Judge Gross also took a dim view of what he characterized as the overly aggressive, excessively expedited nature of the private sale process demanded by Hybrid. The original proposal was to hold the sale hearing no later than January 3, 2014, leaving only 24 business days for parties to challenge the process. Judge Gross was unwilling to permit Hybrid to “short-circuit the bankruptcy process” when the interests of so many stakeholders were in the balance.
Judge Gross distinguished the decision of the Third Circuit in In re Submicron Systems Corp., 432 F.3d 448 (3d Cir. 2006), which held that a secured creditor is permitted to credit bid the full face amount of its secured claim even if the secured debt has little or no actual or economic value. In Submicron, the secured debtor had an undisputed, perfected secured claim. By contrast, the judge found that there were legitimate questions as to Hybrid’s security interests, including as to which assets were encumbered.
Judge Gross’s ruling in the Fisker case is in counterpoint to the Supreme Court in RadLAX Gateway Hotel, LLC v. Amalgamated Bank, 132 S. Ct. 2065 (2012), which required a debtor to accord a secured creditor the right to credit bid its claim because “the ability to credit bid helps to protect a creditor against the risk that its collateral will be sold at a depressed price.” Judge Gross did not directly question RadLAX, but relied on case law in the Third Circuit that applied the “for cause” standard to promote a competitive auction or when the validity or extent of a secured lender’s claim is in dispute, notwithstanding the clear underlying right of a secured creditor to credit bid. (After Judge Gross’s ruing, Fisker attempted to obtain an accelerated appeal, in advance of the auction, of Judge Gross’s order capping its credit bid, but this was unsuccessful.)

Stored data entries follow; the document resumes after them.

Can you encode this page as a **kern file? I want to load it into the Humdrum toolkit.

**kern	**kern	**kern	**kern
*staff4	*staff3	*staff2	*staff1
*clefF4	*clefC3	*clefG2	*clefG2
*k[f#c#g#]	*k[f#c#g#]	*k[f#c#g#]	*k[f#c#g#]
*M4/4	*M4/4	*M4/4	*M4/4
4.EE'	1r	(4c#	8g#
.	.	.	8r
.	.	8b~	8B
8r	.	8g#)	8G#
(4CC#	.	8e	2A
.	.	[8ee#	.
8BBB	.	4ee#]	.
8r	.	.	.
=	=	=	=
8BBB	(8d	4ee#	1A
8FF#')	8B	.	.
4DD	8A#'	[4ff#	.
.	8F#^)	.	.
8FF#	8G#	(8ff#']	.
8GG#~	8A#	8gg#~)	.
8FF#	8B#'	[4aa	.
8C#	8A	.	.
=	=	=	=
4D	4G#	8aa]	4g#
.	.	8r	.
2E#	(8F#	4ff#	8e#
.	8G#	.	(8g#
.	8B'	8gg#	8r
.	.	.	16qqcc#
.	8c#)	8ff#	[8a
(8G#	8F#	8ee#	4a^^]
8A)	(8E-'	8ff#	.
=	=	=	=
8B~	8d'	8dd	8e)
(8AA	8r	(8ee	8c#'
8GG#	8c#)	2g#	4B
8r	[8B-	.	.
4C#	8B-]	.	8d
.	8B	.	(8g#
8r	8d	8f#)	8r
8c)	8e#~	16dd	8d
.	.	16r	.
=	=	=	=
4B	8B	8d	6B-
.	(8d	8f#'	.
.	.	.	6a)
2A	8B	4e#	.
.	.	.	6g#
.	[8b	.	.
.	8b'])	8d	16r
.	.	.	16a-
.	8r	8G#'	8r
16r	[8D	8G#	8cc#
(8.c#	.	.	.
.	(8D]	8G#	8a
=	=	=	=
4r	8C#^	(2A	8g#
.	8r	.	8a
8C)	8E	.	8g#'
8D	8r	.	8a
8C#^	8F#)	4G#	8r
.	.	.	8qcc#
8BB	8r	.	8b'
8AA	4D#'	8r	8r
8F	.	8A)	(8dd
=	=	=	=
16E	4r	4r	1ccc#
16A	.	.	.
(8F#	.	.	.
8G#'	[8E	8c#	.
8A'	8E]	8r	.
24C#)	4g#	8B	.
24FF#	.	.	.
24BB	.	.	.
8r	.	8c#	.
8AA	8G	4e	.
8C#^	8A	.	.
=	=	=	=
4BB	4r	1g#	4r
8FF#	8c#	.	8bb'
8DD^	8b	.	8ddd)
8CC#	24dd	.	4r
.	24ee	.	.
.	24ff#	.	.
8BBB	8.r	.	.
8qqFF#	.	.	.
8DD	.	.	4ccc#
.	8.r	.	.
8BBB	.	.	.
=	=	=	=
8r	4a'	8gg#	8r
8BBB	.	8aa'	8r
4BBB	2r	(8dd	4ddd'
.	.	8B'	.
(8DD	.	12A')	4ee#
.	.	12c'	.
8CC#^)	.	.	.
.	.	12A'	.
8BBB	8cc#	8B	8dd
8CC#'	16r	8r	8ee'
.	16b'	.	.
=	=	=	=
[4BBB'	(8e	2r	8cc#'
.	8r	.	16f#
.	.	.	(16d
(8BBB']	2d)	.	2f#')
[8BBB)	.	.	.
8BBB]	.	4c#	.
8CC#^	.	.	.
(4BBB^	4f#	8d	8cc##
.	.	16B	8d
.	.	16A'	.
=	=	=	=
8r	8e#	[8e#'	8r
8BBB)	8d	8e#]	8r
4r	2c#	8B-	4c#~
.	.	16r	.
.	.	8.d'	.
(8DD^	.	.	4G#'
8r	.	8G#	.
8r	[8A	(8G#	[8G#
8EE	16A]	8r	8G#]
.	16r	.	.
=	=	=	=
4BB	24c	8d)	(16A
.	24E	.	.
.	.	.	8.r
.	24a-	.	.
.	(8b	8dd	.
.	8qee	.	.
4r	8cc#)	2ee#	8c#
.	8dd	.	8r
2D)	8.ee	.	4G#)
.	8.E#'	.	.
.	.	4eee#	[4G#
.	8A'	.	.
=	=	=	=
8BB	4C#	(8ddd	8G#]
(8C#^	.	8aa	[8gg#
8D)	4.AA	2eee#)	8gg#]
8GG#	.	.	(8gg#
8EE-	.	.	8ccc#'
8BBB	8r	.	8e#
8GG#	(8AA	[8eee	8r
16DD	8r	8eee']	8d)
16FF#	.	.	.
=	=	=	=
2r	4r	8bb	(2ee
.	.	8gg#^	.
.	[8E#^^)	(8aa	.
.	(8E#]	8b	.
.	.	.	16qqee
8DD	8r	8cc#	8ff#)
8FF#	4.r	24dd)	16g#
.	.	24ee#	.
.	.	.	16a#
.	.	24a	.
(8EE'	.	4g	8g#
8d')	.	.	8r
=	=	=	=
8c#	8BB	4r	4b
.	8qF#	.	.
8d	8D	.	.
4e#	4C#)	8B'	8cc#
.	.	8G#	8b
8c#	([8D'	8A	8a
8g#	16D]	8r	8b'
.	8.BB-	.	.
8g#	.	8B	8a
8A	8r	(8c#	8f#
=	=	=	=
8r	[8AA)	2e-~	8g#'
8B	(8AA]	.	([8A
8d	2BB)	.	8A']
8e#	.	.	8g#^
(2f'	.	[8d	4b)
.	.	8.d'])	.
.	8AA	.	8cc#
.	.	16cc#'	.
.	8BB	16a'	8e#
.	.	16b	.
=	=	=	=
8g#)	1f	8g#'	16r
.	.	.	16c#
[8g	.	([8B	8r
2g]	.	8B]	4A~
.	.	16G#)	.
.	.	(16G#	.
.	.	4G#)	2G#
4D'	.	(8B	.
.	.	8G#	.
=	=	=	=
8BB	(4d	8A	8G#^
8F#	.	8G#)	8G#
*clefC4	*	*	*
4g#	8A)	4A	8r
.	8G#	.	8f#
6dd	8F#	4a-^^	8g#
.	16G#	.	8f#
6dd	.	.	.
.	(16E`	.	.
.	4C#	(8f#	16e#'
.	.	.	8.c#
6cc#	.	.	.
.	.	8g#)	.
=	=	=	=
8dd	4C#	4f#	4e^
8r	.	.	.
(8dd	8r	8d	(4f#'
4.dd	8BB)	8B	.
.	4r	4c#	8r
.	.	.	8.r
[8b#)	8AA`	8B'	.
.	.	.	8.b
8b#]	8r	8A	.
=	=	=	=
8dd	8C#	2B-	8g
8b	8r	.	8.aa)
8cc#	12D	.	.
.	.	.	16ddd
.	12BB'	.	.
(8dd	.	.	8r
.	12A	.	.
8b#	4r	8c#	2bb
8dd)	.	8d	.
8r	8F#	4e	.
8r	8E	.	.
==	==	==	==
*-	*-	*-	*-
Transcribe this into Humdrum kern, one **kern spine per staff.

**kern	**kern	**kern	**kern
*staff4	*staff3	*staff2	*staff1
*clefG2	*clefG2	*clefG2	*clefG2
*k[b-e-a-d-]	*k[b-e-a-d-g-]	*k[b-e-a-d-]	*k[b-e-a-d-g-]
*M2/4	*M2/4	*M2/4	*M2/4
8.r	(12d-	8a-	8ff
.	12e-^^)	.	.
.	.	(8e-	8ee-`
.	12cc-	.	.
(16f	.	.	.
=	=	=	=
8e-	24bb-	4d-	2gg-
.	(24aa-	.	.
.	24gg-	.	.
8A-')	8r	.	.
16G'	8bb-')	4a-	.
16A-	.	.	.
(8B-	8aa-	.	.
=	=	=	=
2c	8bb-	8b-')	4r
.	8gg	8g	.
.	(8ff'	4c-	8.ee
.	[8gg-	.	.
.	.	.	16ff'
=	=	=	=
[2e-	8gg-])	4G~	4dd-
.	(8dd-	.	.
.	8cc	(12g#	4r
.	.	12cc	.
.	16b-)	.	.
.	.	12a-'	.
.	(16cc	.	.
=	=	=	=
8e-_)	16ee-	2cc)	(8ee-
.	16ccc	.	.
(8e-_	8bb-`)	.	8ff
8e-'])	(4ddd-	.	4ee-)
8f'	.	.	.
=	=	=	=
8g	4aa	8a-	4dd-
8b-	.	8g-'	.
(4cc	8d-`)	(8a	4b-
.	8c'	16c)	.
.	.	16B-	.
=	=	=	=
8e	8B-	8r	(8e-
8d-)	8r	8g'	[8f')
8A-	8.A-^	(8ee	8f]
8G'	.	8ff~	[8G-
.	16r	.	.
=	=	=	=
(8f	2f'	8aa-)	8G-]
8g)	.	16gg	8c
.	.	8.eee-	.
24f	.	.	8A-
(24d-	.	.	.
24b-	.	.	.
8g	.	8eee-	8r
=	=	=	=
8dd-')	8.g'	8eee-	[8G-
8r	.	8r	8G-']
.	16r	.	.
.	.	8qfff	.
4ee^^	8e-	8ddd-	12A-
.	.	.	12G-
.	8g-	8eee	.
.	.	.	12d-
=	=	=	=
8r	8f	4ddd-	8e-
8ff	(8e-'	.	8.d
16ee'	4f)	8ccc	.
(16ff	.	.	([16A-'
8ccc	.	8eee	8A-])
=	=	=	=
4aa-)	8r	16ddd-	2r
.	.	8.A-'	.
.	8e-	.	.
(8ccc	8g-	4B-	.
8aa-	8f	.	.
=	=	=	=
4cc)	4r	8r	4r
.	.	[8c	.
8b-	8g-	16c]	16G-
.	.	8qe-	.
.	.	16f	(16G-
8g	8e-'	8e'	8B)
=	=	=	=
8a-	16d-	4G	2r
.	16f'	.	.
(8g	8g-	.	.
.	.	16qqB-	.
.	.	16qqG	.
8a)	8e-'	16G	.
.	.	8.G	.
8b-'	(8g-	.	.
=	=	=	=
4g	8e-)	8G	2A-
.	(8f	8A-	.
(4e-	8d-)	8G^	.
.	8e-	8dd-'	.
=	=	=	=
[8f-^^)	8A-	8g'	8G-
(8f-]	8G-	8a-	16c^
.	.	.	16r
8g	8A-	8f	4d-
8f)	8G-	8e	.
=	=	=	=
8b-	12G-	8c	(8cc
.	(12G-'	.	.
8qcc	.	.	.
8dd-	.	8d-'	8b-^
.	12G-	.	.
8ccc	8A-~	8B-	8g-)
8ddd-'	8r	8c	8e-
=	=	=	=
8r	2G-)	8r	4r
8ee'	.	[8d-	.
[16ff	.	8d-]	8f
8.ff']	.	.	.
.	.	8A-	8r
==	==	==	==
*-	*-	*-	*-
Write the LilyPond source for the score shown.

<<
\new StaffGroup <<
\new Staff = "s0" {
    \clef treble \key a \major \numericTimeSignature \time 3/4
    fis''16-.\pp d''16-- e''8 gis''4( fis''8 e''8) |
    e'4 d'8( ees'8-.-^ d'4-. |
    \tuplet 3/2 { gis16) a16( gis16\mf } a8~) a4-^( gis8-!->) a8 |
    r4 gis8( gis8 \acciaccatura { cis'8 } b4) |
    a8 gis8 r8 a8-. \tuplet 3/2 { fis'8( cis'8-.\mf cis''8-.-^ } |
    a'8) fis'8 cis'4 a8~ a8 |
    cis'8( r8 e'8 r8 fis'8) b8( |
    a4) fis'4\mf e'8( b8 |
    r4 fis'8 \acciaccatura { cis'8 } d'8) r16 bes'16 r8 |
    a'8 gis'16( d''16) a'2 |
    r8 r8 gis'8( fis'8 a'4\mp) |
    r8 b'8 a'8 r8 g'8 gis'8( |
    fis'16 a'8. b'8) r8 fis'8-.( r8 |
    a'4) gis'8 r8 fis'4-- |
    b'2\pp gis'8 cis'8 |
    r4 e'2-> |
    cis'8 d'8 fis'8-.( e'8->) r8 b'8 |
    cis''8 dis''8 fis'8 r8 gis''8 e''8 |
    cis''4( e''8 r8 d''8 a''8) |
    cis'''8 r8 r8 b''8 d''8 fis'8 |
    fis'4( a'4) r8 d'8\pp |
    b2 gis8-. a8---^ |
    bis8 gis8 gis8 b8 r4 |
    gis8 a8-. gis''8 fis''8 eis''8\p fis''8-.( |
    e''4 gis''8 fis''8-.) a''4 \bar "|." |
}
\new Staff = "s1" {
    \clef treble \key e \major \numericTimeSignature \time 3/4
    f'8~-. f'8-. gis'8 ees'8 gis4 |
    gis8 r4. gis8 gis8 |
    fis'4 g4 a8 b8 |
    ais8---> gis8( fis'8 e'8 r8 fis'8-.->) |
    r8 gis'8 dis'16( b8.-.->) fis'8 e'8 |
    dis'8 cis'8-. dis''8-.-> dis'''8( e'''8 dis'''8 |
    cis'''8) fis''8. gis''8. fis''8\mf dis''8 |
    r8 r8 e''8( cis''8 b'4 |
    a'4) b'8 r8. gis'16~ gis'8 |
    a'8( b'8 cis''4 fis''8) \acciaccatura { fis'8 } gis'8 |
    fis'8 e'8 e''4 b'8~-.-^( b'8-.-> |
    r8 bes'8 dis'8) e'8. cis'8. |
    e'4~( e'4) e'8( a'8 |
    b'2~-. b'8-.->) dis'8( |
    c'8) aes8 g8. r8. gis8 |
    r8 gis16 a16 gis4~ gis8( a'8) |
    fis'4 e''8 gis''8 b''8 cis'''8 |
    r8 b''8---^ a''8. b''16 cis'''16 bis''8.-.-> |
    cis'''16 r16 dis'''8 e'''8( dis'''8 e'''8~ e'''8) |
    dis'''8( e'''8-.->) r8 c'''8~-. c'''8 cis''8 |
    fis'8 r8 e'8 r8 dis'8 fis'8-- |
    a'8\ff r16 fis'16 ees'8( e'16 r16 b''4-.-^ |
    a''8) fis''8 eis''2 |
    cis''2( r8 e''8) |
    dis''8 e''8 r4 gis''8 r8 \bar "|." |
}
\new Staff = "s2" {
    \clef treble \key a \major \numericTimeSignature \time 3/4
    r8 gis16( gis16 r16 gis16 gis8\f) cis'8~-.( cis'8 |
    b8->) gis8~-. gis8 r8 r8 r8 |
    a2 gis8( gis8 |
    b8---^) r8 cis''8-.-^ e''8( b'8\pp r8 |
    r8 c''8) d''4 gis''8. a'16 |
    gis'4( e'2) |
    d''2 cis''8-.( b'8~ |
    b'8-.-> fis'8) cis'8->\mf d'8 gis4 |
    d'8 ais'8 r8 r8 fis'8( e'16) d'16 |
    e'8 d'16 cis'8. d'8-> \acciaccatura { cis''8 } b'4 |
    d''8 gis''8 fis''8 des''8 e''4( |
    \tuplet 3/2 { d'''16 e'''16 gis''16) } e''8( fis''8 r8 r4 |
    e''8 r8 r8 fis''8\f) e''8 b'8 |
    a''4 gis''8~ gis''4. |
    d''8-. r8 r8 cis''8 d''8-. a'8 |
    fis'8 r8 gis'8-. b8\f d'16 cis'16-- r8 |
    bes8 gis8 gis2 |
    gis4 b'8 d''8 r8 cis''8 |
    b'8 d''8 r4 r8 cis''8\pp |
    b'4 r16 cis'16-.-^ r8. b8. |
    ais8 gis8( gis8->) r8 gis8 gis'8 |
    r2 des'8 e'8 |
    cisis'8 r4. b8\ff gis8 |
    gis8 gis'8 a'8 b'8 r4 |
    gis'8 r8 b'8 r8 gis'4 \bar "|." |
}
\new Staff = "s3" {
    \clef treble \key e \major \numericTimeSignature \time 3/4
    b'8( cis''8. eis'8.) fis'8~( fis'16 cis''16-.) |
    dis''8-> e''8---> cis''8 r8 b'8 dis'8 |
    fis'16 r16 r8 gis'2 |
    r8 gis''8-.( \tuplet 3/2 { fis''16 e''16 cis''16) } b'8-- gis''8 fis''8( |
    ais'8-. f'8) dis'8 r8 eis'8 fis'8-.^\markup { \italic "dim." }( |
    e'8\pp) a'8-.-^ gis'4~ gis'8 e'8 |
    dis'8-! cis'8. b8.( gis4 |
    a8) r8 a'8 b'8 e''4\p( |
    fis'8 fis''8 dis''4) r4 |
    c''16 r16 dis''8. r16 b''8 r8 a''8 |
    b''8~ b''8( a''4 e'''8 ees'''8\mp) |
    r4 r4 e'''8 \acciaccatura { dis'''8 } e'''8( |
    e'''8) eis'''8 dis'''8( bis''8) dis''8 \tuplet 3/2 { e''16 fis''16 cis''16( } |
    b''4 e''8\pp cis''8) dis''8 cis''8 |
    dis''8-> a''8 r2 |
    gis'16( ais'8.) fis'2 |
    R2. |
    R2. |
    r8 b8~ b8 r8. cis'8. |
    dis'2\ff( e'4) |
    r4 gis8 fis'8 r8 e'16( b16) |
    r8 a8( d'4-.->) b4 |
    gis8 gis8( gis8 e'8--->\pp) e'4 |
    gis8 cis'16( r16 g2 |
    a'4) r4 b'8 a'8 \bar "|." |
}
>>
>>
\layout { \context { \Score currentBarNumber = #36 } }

It will be interesting to see whether other courts will follow this controversial decision, which has been heavily criticized in the investment community, since it is not unusual for credit bids to have a chilling effect on the possibility of competing bids. In the meanwhile, Judge Gross’s decision is a good reminder that uncertainty regarding the scope of a security interest can complicate and, in certain cases, undermine the effectiveness of a credit bid.